WHAT YOU ARE ASKED TO DO
Comb the records below for the string "json" and copy each line where it turns up.

LISTED ENTRIES
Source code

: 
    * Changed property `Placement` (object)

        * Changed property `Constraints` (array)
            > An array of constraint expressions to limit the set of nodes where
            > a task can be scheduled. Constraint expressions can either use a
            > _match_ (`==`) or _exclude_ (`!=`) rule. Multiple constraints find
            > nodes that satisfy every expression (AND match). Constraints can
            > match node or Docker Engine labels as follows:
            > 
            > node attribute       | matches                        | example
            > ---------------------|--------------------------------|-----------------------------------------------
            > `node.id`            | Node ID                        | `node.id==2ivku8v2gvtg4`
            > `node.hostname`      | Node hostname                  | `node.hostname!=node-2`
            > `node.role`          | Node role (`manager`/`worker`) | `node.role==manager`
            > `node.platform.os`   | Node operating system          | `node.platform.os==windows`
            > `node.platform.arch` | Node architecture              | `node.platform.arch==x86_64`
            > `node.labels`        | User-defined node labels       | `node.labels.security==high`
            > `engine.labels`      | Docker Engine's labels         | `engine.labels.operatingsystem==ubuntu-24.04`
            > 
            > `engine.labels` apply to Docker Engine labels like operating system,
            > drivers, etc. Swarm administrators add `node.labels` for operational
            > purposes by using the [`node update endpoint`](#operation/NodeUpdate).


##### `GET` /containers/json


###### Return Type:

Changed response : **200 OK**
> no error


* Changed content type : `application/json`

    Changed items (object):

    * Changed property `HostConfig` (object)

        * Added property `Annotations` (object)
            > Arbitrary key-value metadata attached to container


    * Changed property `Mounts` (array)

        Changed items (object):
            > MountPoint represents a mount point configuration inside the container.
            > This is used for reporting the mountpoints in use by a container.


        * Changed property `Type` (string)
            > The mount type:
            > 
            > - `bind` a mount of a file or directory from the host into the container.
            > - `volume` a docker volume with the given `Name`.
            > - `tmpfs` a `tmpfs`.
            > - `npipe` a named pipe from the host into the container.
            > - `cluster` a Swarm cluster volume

SOLVED PROBLEM
##### `GET` /containers/json
* Changed content type : `application/json`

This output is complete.